A research team led by Prof. Fabrizio Carbone carried out the experiment with a clever twist: using electrons to image light with EPFL’s ultrafast energy-filtered transmission electron microscope – one of two in the world. The breakthrough work is published in Nature Communications.
See EPFL’s original press release with video here.
A new approach on a classic effect
When UV light hits a metal surface, it causes an emission of electrons. Einstein explained this “photoelectric” effect by proposing that light – thought to only be a wave – is also a stream of particles. However, there has never been an experiment able to capture both natures of light at the same time; the closest we have come is seeing either wave or particle, but always at different times.
The experiment by Prof. Carbone’s team was set up like this: A pulse of laser light is fired at a tiny metallic nanowire. The laser adds energy to the charged particles in the nanowire, causing them to vibrate. Light travels along this tiny wire in two possible directions, like cars on a highway. When waves traveling in opposite directions meet each other they form a new wave that looks like it is standing in place. Here, this standing wave becomes the source of light for the experiment, radiating around the nanowire.
This is where the experiment’s trick comes in: The scientists shot a stream of electrons close to the nanowire, using them to image the standing wave of light. As the electrons interacted with the confined light on the nanowire, they either sped up or slowed down. Using the ultrafast microscope to image the position where this change in speed occurred, the standing wave, which acts as a fingerprint of the wave-nature of light, could be visualized.
While this phenomenon shows the wave-like nature of light, it simultaneously demonstrates its particle aspect as well. As the electrons pass close to the standing wave of light, they “hit” the light’s particles, the photons. As mentioned above, this affects their speed, making them move faster or slower. This change in speed appears as an exchange of energy “packets” (quanta) between electrons and photons. The very occurrence of these energy packets shows that the light on the nanowire behaves as a particle.

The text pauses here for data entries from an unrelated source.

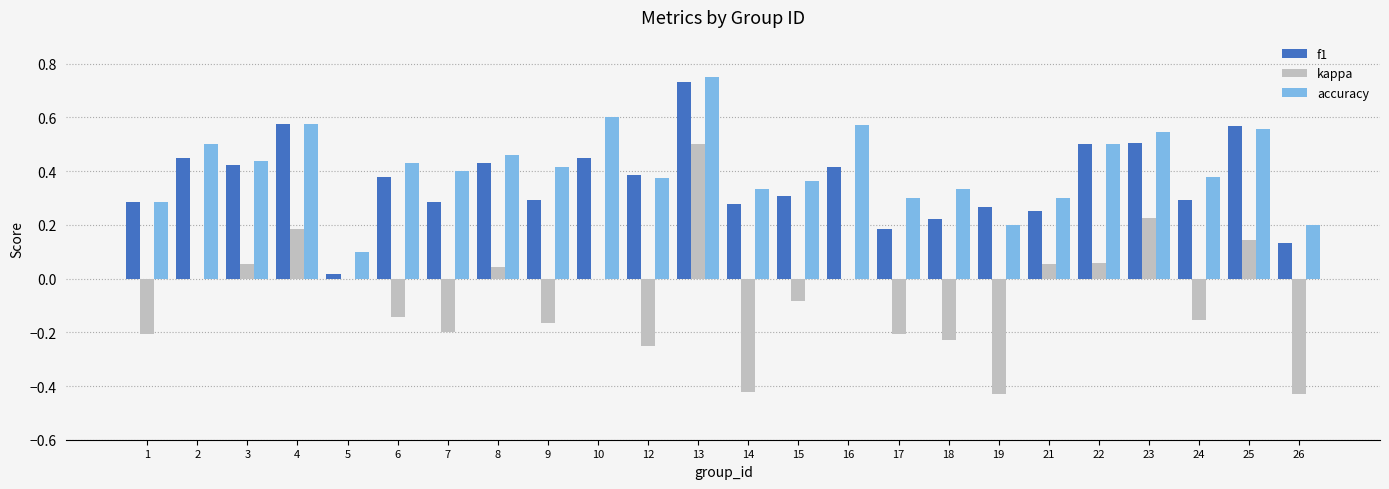

At which category is the sum across all series the highest?

13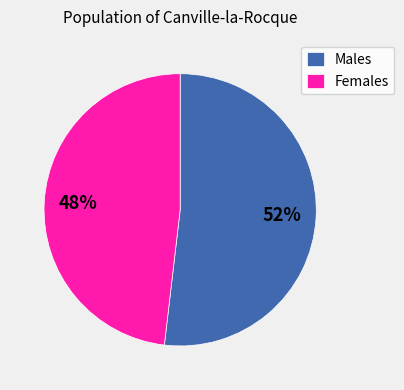

True or false: Females accounts for 56% of the total.

False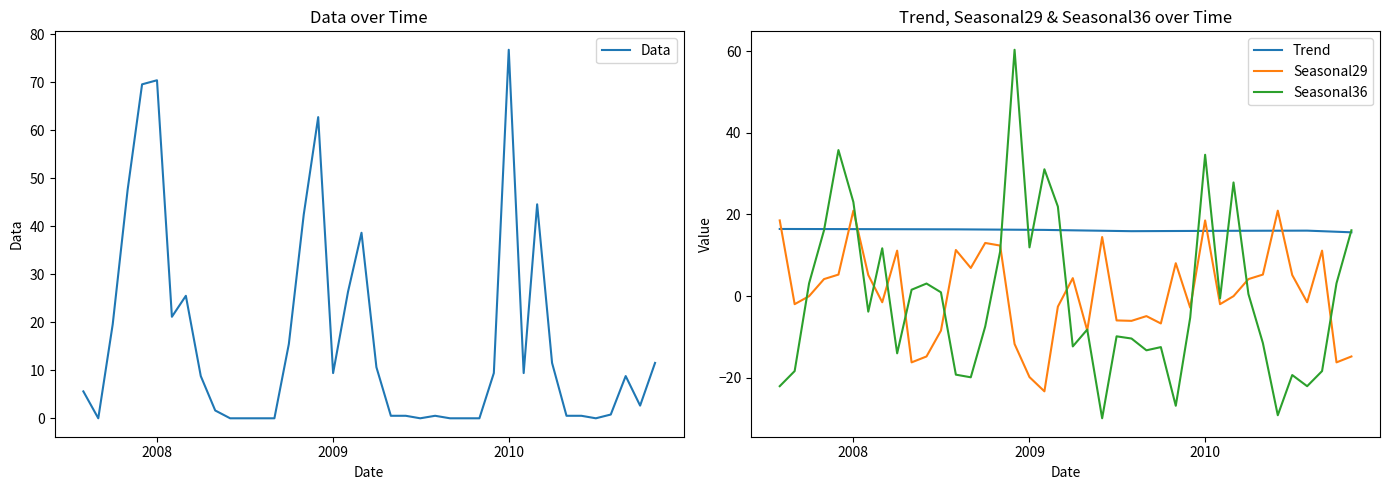

True or false: Data has more than 1 interior local peaks.

True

“This experiment demonstrates that, for the first time ever, we can film quantum mechanics – and its paradoxical nature – directly,” says Prof. Carbone. In addition, the importance of this pioneering work can extend beyond fundamental science and to future technologies. As Prof. Carbone explains: “Being able to image and control quantum phenomena at the nanometer scale like this opens up a new route towards quantum computing.”